La OMS reconoce que estas terapias representan un área de rápido crecimiento y, si bien aún no forman parte de las recomendaciones centrales de su guía debido a la limitada disponibilidad de evidencia y de centros especializados, identifica a la medicina intervencionista como uno de los campos con mayor potencial de desarrollo dentro del tratamiento del dolor pediátrico.

¿Por qué crece esta disciplina?

El aumento de la supervivencia de niños con enfermedades oncológicas, neurológicas y malformaciones congénitas, junto con un mayor reconocimiento del dolor neuropático, del dolor persistente posterior a cirugías complejas y de otras patologías antes subdiagnosticadas, generó una creciente demanda de tratamientos más específicos.

Al mismo tiempo, la medicina moderna busca reducir el uso prolongado de opioides y otros analgésicos cuando existen alternativas capaces de controlar el dolor de forma más localizada y con menos efectos adversos.
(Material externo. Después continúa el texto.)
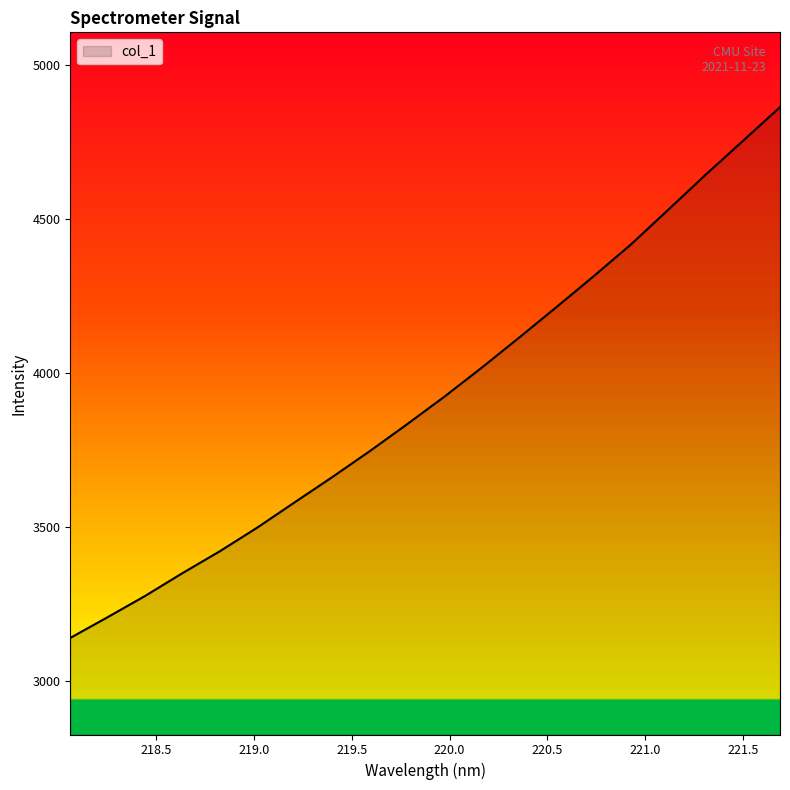

What is the minimum value shown in the chart?

3138.5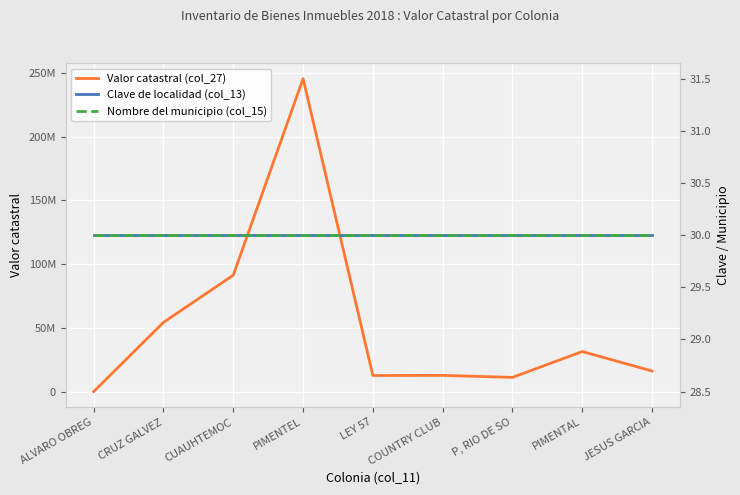

True or false: Clave de localidad (col_13) has more than 2 points higher than both neighbors.

False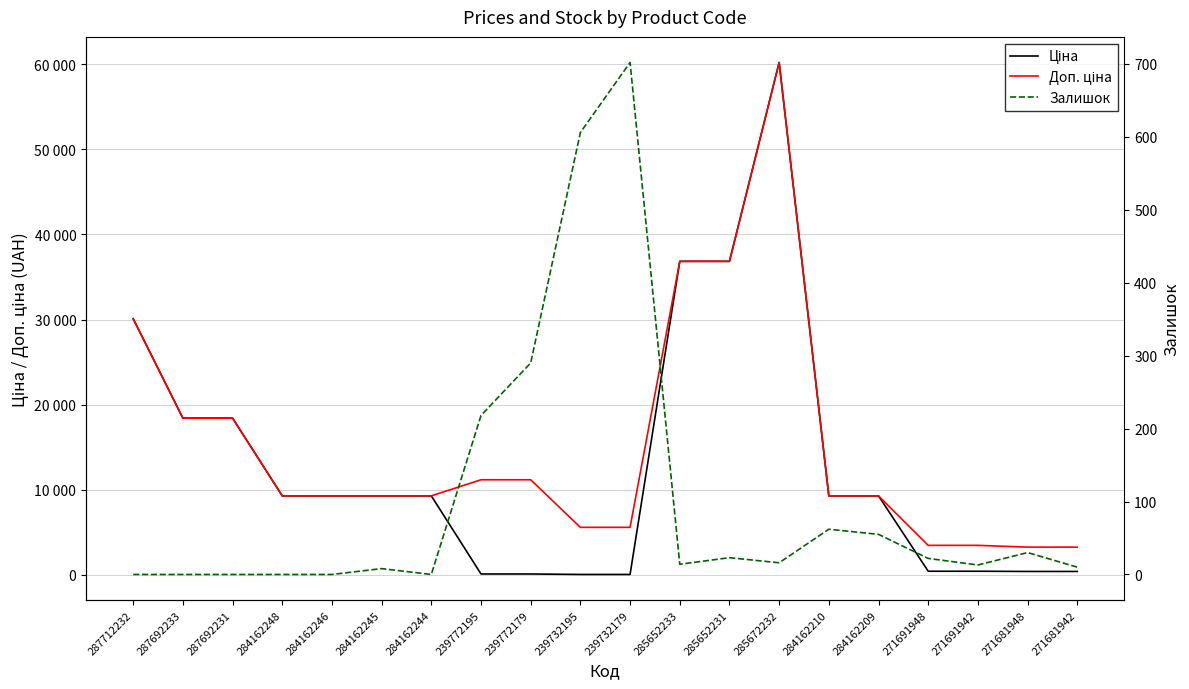

What is the label of the 20th point from the left?

271681942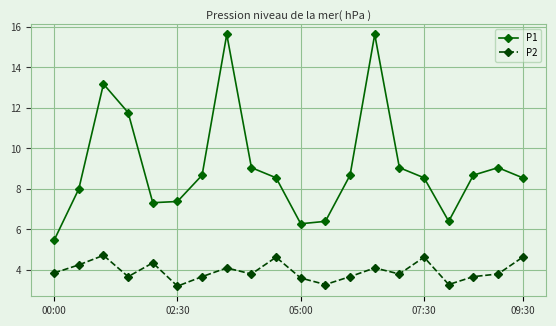

What is the difference between the maximum and minimum values in the P1 series?

10.2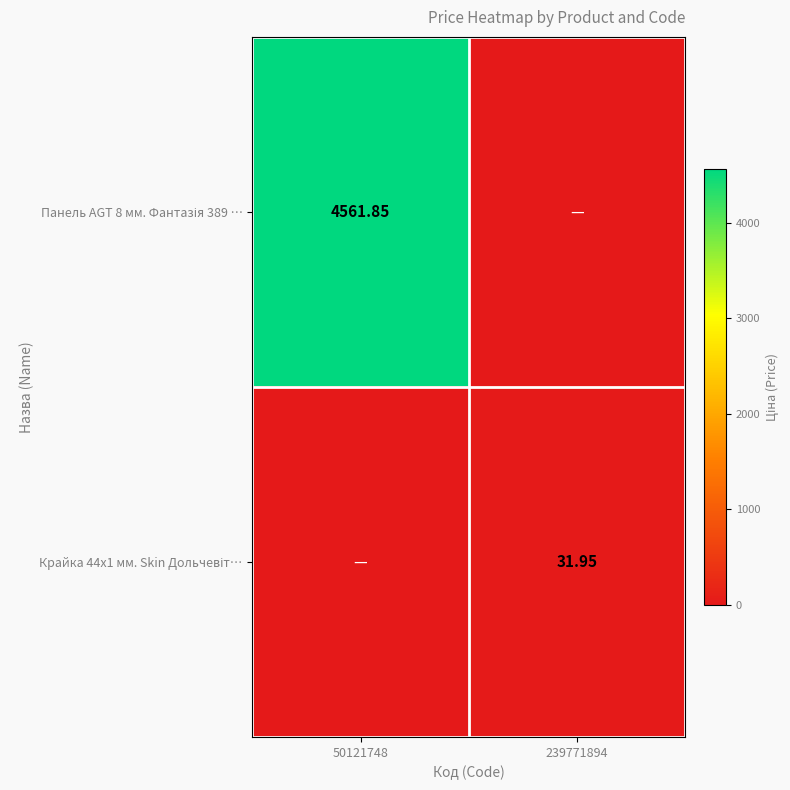

How many values in the Крайка 44x1 мм. Skin Дольчевіт… series exceed 31?

1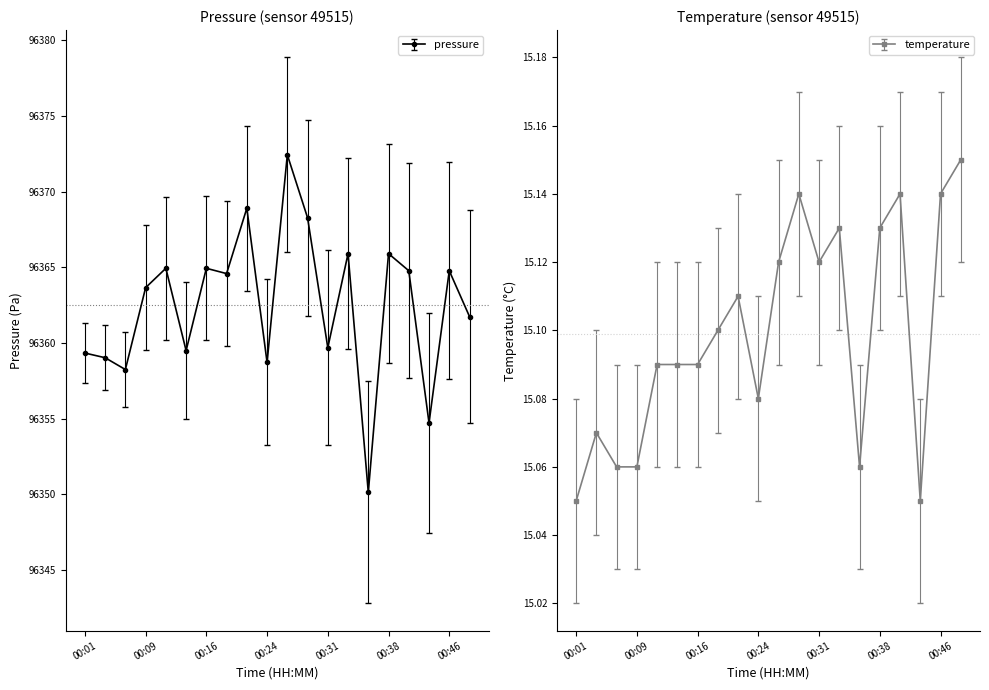

How many lines are shown in the chart?

2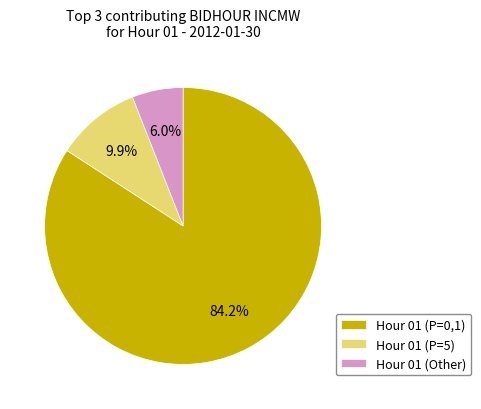

Combined, do Hour 01 (P=5) and Hour 01 (Other) account for over 50%?

No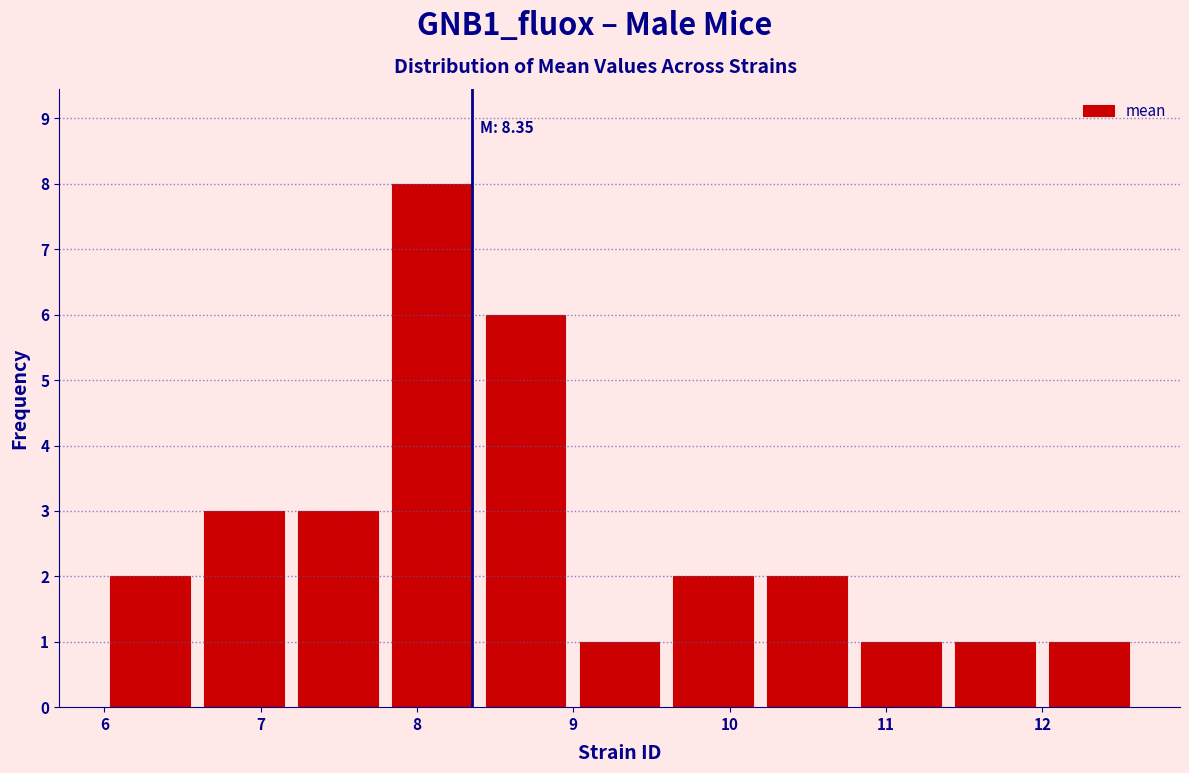

Which range on the x-axis has the tallest bar?

7.8 to 8.4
Las recomendaciones internacionales promueven estrategias multimodales, individualizadas y centradas en el paciente.

Actualmente, el tratamiento del dolor infantil requiere equipos multidisciplinarios integrados por anestesiólogos especializados en medicina del dolor, pediatras, neurólogos, oncólogos, traumatólogos, psicólogos, kinesiólogos, nutricionistas, especialistas en rehabilitación y cuidados paliativos. “Hoy sabemos que tratar el dolor es mucho más que aliviar un síntoma.

Significa evitar que el niño deje de jugar, de aprender, de dormir bien o de relacionarse con su entorno. Tratar el dolor a tiempo también es proteger su desarrollo futuro”, señalaron los expertos del dolor del centro asistencial.

El citado programa es una propuesta que no se limita a la realización de procedimientos, sino que integra la evaluación especializada de cada paciente, el tratamiento clínico y conservador, el apoyo psicológico y nutricional, la rehabilitación antes y después de las intervenciones y, cuando se encuentra indicado, la incorporación de técnicas mínimamente invasivas dentro de un plan terapéutico individualizado y con seguimiento longitudinal.